Lolita wrote:Naturally I am facing some conflicts. What will my family think, how will I unlearn the teachings of Catholicism and how can I transition into it.
I went through a little of this too, particularly in the "What will my family think?" category. I was absolutely terrified that my wife would suddenly leave me and my kids would grow up thinking I was some sort of devil-worshipper, but that hasn't happened... and I've realized that, at least in my experience, what I think
is going to happen is almost always worse than what will really
I did read the article about the Dalai Lama's opposition to conversion http://www.persecution.org/2013/02/08/d ... hristians/
and it has caused some confusion within me. Nevertheless, I have been taking small steps to learn the practices but I am having difficulty doing it on my own.
I wouldn't worry too much about that article, quite frankly.

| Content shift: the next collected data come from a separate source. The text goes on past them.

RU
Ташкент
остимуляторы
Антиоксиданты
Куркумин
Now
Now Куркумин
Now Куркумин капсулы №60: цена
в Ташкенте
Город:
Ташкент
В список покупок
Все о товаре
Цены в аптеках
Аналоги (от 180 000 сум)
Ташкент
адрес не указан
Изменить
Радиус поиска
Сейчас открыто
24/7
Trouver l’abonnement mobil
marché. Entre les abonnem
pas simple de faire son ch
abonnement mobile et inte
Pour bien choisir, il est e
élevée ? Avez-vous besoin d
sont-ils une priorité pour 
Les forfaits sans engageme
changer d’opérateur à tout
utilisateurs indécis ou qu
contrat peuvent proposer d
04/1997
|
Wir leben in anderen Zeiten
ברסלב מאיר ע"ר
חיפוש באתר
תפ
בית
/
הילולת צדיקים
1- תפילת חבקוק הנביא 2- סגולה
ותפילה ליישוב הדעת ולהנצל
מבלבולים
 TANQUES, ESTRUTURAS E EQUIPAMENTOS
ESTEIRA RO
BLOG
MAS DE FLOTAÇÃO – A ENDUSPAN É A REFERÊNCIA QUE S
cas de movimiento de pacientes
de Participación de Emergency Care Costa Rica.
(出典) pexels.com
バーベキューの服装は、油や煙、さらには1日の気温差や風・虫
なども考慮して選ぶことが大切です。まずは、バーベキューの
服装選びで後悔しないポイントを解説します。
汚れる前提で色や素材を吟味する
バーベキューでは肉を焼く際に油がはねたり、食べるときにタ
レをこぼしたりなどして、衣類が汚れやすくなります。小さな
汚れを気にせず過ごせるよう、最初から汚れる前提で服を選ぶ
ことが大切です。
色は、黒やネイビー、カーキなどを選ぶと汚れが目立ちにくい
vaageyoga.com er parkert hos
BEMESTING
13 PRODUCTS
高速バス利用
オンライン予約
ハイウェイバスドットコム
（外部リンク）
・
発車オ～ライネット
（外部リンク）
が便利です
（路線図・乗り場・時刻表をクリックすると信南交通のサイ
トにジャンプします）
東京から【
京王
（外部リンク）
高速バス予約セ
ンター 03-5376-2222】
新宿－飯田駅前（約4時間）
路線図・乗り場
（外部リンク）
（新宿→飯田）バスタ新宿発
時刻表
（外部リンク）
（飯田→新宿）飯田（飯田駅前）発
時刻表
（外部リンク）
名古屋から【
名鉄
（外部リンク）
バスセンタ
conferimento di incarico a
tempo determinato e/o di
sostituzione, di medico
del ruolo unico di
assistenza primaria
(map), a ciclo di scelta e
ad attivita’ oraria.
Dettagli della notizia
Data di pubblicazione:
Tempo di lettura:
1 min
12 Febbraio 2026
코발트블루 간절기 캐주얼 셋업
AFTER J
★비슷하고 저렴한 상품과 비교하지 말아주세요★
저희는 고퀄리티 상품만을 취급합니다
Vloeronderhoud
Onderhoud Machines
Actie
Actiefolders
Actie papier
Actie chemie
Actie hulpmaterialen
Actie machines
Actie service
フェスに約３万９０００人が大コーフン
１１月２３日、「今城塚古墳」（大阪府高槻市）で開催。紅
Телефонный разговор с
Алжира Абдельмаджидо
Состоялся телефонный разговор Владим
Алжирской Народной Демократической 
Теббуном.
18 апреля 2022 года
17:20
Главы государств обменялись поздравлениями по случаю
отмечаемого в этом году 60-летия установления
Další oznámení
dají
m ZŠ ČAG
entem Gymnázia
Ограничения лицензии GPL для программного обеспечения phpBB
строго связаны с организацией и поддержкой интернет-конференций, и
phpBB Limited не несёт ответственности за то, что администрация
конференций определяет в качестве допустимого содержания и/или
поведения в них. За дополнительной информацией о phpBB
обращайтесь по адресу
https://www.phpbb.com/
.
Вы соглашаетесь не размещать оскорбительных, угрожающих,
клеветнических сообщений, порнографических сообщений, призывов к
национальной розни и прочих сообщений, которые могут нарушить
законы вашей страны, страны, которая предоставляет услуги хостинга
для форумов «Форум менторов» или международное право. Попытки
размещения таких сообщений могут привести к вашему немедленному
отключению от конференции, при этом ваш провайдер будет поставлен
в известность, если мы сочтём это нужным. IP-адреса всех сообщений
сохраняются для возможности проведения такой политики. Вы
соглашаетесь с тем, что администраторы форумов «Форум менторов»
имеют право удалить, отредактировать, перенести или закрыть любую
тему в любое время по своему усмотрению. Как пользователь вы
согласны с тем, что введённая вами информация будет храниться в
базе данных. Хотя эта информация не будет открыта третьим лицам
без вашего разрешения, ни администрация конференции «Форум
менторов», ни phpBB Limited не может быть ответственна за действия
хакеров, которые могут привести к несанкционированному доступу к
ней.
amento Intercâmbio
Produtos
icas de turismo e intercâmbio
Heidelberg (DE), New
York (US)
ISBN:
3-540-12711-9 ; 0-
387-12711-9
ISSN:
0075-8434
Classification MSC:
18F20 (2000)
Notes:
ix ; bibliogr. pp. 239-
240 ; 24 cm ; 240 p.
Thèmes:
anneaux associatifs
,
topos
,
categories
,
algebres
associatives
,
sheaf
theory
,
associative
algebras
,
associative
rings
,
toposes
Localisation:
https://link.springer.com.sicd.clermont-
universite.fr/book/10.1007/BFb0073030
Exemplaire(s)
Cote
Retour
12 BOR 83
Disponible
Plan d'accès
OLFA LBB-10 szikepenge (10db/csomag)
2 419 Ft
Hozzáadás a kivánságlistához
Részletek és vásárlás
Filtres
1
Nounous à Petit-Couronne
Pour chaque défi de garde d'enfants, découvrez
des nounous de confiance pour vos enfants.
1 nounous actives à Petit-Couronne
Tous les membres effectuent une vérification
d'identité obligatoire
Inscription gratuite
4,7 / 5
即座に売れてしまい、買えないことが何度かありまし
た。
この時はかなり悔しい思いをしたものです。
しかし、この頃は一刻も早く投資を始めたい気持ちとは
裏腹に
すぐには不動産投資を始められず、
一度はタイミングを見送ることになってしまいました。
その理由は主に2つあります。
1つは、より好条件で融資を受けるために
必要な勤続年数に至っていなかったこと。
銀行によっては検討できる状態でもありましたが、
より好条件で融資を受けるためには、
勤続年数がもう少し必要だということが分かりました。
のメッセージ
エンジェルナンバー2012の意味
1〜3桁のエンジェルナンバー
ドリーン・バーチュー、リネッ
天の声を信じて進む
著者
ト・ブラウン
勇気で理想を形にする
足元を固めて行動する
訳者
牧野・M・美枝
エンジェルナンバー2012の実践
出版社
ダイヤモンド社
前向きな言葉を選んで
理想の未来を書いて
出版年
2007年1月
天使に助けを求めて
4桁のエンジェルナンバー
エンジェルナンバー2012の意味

That said, I agree with the everything I've seen/heard from the Dalai Lama on conversion and think that it isn't a bad idea to explore your own tradition more fully before jumping over to something new -- sort of the "grass is greener on the other side of the fence" thing. Or that is how I take it, anyway.
Lolita wrote:What do you all suggest I do as I am self teaching?
My practice is mostly grounded in the Theravada tradition, but I would suggest reading Dharma texts from people who, like you, had to move out of their comfort zone in order to get involved with Buddhist practice. I would also seriously look at reading Living Buddha, Living Christ
by Thich Nhat Hanh (or others of his works). His writing style is very simple, but the content is still very deep and thought-provoking.
In the end, do not be afraid to look at texts written or translated by monks and nuns from other traditions than the one that is your "home base." It can often be very rewarding.
Lolita wrote:I have prepared a home altar but it is still minimal.
Just my two-cents -- keep it that way. Minimal is not bad.
Perhaps I'll post a picture sometime [when I'm not at work] of my home shrine.
Lolita wrote:So far I have only used online sources to help me, such as chanting audio, meditation, and prayers. I would like to develop a routine, but I feel lost.
I modeled my morning and evening puja readings after the chanting from Wat Metta in California, a Theravada "Forest" tradition. Depending on what specific Mahayana tradition you are most focused on, it could be compatible for you.https://docs.google.com/document/d/1p2Q ... YwUNc/edit
May your practice be fruitful! Be well!